Formulaic poetry seems to be simultaneously under- and overrated, something force-fed us by teachers and then never seen again — as though only the archaic men of our textbooks were allowed to use the respective forms. Truthfully, formulaic poems have never actually left the literary milieu.
In A Playbill For Sunset (Ice Cube Press, 2022), Dan Campion brings new light to the sonnet, the form which dominates this book. Campion offers tribute to his intellectual and artistic heroes in both form and name.
Opening with “Time’s Arrow,” Campion advises readers in his very first line, “We are not in any rush,” which is true of the anthology as a whole. He takes his time meandering through nature scenes and emotional revelations, never hurrying a poem or belaboring a point. His poems are leisurely, and he seems to want his audience to experience them as such.
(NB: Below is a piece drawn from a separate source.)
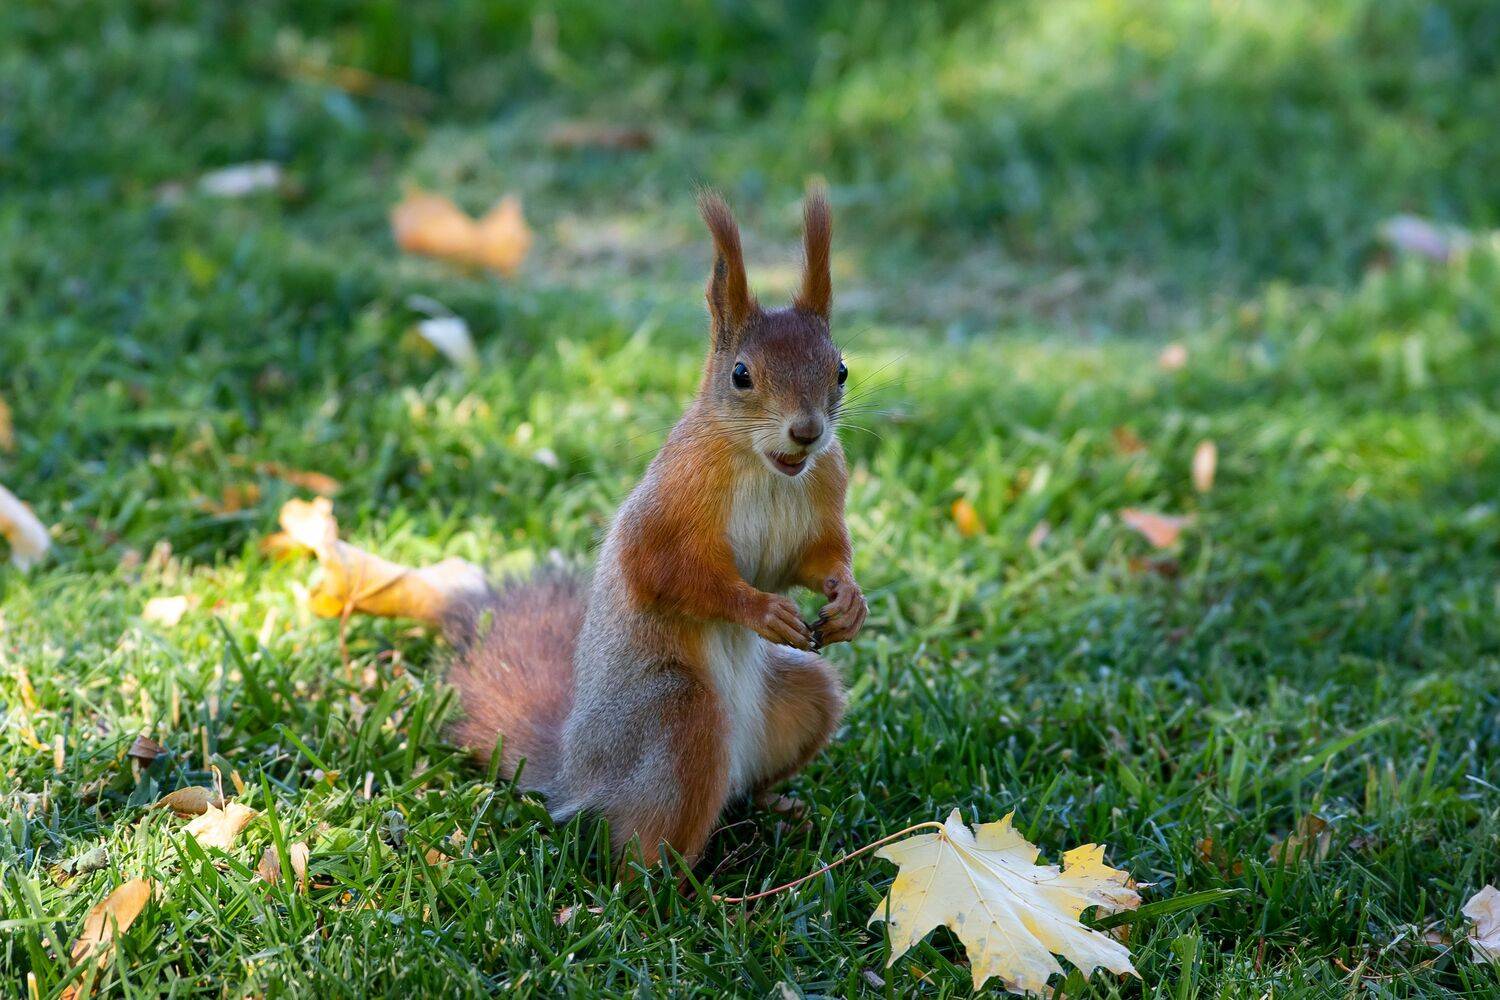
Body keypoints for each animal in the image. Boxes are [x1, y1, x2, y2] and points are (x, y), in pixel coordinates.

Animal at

Much of the content of these deliberate, gentle poems will be inaccessible to a large swath of the potential readership. The poems are sometimes about, if not overtly referencing, esoteric intellectual content. I found myself keeping my search engine open throughout reading, realizing early on I’d need background information on some references, as with the poem “Das Boot.” The selection references surrealist and dadaist artists, Chicago architecture and the Greek mythological character Proteus. While, in the end, I liked the poem, it was necessary that I ingest the background information and come back to it later to understand it. That said, “Das Boot” makes the important point that art about war often makes war more palatable, despite war being surreal and traumatic.
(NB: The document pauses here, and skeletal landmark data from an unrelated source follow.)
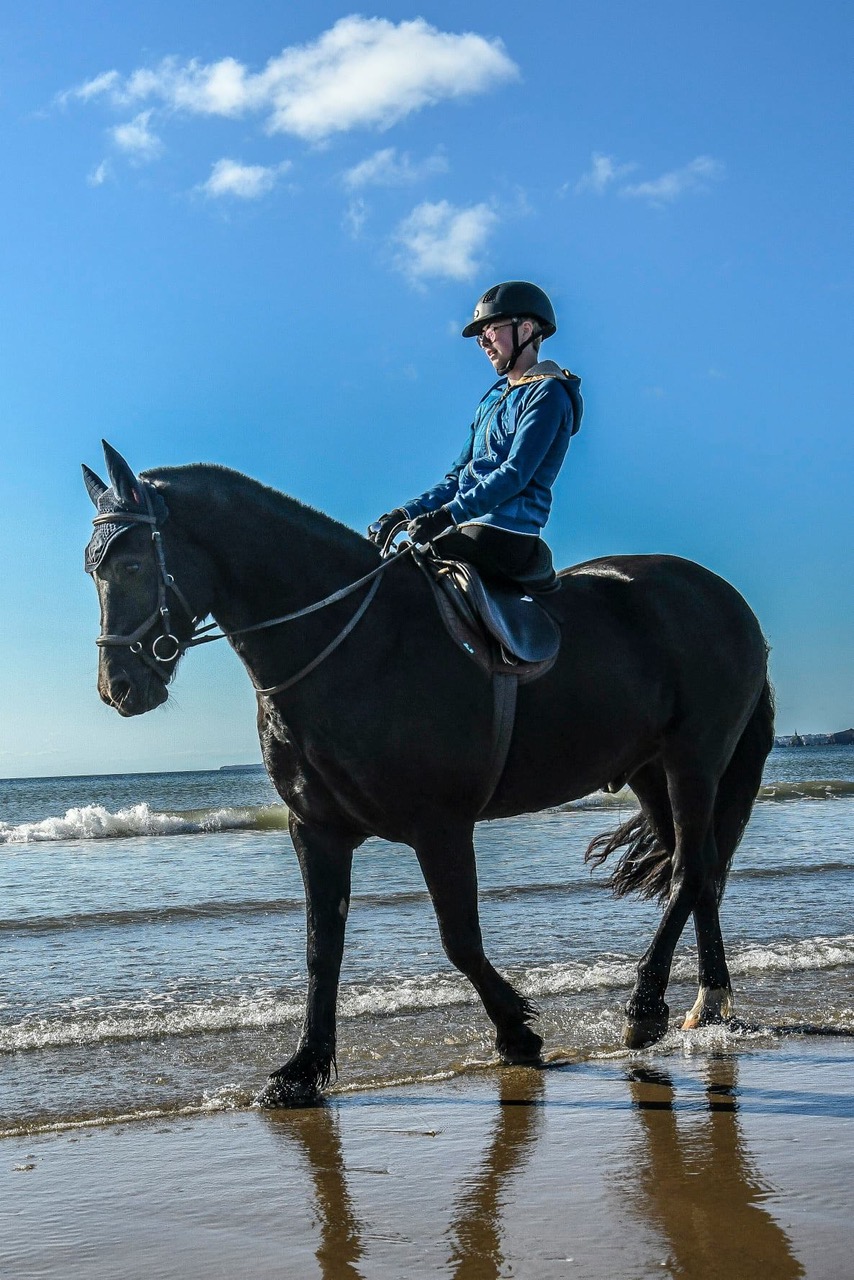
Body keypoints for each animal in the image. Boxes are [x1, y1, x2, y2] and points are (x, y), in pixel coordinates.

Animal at [81, 445, 773, 1105]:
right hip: (650, 771)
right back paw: (710, 1005)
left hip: (693, 760)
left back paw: (645, 1007)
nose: (119, 688)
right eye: (94, 570)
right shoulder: (317, 830)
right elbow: (321, 949)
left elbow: (458, 938)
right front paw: (304, 1069)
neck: (353, 643)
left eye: (134, 565)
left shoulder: (439, 825)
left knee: (690, 870)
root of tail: (727, 599)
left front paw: (517, 1034)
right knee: (702, 871)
This, maybe, is the power within a leisurely book of poetry. When absorbed as it’s meant to be — slowly and deliberately — the points are made and internalized in a subtle manner. Favorite poems of mine used concrete images as metaphors for the human condition. In “The Parrots,” there is no rush to get to the point. It opens describing a collective of birds and the life of parrots in general, slowly distilling the poem to its final three lines, “It’s marvelous how we clutch, over time, / a perch so slick, so worn, so hard, so slight. / Flung to the gutter, even there we’re chic.”
This ending is obviously not a heroic couplet (the final two lines of a traditional sonnet, which rhyme with each other, while the preceding follow an ABAB / CDCD scheme). Other of the 14-line poems do not follow the formal rules of the sonnet, and a small handful of the poems are not sonnets at all. Longer poems with shorter lines offer a literal break from form, but they also signal narrative and rhythmic change, a break from expectations. My favorite of these is “Out on Route 6,” which feels like the soundtrack for a roadtrip in the country. Campion is your companion and nature is your guide.
So much of this book feels like an homage to transcendental poets and Americana that it almost seems out of time. Campion, maybe, lives in the woods learning writing from birdsong and watching both sunrises and sunsets. A perfect set of bookends, the “Time’s Arrow” line “We are not in any rush” is balanced by the final lines of the collection, closing the titular poem, “A Playbill for Sunset”: “There’s always time. The sun will always set. / In mask and buskins, dusk may answer yet.”